Elles désirent seulement que l’atelier soit bien chauffé, que le lunch soit chaud, car tous nos charmants artistes paient le lunch à leurs modèles.

Quant à ce qu’on leur demande de poser, elles ont la même indifférence.

Le lundi, elles endossent les haillons de la jeune pauvresse pour M. Pumper, dont les touchants tableaux de la vie moderne tirent tant de larmes au public, et le mardi elles posent en péplum pour M. Phœbus, qui est convaincu que tous les sujets vraiment artistiques sont nécessairement antérieurs à l’ère chrétienne.

Elles s’en vont gaîment, tête baissée, à travers tous les siècles, à travers tous les costumes, et comme les acteurs, elles ne sont intéressantes que quand elles ne sont pas elles-mêmes.

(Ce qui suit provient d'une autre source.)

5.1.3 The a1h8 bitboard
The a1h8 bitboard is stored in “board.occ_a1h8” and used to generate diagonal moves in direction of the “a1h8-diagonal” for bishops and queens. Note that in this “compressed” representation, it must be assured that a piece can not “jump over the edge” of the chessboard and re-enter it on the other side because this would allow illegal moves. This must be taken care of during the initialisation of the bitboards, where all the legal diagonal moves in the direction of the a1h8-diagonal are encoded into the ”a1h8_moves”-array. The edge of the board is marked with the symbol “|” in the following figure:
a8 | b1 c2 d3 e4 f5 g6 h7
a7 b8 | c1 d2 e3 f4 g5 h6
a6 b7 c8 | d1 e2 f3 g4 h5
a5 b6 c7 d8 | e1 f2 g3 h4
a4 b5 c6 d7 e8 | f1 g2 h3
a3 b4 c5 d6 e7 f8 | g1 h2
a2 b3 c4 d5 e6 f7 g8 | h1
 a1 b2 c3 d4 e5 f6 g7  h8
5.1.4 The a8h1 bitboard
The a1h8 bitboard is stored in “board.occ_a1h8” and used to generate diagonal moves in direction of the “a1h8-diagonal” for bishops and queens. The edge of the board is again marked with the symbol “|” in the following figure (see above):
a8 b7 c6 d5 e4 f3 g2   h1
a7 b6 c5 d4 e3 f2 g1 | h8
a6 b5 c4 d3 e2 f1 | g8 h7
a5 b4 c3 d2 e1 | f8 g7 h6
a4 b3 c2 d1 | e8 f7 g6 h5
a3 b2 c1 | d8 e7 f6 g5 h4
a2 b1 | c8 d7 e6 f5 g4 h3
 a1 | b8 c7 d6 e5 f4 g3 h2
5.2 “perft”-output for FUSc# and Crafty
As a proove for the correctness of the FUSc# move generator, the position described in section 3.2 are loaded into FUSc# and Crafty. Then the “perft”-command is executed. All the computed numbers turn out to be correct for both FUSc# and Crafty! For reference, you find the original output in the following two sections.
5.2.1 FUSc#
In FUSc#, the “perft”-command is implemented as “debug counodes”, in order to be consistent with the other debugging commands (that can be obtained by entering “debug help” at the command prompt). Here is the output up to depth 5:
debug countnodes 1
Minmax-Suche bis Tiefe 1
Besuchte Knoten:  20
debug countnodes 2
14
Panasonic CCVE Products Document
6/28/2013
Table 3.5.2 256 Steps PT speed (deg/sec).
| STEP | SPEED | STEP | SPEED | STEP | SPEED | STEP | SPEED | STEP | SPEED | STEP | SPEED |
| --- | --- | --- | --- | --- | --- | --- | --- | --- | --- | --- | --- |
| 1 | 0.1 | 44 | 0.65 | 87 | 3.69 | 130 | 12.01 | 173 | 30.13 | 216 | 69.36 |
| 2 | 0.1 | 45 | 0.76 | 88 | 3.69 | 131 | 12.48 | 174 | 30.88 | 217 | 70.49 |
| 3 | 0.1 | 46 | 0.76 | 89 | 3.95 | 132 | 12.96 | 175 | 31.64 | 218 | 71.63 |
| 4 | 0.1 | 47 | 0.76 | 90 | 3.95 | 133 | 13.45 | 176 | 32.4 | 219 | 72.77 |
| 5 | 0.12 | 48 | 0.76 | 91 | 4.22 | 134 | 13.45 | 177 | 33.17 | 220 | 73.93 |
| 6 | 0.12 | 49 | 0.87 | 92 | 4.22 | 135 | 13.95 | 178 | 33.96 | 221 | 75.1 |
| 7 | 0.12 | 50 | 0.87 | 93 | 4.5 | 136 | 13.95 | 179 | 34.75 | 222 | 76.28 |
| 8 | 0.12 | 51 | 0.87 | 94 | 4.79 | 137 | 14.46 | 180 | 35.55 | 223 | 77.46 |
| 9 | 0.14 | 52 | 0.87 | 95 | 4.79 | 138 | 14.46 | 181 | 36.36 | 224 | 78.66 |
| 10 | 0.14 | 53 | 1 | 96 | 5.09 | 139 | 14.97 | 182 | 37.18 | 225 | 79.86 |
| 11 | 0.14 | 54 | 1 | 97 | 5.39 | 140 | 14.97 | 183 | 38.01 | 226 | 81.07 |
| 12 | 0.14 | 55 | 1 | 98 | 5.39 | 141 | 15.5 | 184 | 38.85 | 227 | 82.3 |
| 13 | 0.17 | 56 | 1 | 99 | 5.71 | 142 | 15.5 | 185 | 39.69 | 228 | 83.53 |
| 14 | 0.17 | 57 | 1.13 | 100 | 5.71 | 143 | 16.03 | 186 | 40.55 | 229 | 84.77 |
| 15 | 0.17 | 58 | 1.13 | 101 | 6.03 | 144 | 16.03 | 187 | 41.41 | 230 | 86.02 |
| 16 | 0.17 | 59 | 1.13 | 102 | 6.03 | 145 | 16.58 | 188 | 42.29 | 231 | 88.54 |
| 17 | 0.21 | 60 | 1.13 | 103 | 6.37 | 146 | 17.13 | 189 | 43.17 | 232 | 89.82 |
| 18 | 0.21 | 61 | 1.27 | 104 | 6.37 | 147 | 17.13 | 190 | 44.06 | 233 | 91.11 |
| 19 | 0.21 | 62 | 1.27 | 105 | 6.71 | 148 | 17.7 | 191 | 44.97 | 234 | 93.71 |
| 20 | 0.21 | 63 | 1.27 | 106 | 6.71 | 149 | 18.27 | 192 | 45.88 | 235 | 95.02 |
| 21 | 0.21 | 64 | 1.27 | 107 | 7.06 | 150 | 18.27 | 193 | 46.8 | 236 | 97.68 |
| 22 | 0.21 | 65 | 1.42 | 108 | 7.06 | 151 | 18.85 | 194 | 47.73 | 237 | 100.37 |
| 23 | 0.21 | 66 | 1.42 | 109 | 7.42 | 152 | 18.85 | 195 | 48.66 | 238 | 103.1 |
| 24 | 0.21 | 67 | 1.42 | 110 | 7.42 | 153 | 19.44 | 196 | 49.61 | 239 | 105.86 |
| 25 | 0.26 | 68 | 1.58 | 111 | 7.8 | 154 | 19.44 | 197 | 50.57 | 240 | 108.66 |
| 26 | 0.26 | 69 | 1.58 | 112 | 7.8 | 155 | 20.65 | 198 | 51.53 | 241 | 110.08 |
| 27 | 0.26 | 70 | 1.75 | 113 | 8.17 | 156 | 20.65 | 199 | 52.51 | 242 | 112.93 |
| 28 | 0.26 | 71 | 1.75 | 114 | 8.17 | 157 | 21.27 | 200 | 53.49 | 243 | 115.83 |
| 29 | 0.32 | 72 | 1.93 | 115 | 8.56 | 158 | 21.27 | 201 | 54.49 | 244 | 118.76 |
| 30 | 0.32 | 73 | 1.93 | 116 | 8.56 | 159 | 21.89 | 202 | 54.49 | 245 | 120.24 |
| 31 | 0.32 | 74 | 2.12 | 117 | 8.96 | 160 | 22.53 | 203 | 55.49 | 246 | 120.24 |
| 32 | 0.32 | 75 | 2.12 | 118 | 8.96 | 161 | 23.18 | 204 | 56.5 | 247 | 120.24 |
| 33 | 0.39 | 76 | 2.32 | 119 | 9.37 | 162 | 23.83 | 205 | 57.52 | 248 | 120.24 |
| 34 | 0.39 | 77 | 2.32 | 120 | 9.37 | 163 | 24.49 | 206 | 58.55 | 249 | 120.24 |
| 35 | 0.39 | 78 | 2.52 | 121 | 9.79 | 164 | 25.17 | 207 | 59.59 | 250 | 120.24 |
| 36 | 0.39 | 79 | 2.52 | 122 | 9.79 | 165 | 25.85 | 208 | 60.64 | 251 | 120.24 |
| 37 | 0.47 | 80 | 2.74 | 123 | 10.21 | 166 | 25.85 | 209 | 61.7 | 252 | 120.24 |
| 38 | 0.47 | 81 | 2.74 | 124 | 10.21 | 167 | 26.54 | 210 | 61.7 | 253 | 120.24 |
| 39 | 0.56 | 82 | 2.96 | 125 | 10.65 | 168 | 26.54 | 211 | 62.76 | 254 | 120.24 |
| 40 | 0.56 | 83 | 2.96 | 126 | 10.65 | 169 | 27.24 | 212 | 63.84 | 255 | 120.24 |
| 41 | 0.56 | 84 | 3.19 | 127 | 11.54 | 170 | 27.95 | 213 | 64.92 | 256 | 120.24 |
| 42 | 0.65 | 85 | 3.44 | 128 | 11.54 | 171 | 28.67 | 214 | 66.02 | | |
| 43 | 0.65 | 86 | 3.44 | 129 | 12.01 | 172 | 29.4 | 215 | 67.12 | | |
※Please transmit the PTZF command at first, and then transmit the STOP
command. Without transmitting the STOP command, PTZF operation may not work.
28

Elles ont tout à fait bon cœur. Elles sont très accommodantes.

— Que posez-vous ? dit un jeune artiste à une modèle qui lui avait envoyé sa carte.

Tous les modèles, disons-le en passant, ont des cartes et un petit sac noir.

— Oh ! Tout ce que voudrez, monsieur, dit la jeune personne. Le paysage, s’il le faut.

Il faut convenir qu’au point de vue intellectuel, elles sont des Philistins, mais physiquement elles sont parfaites, — du moins quelques-unes, le sont.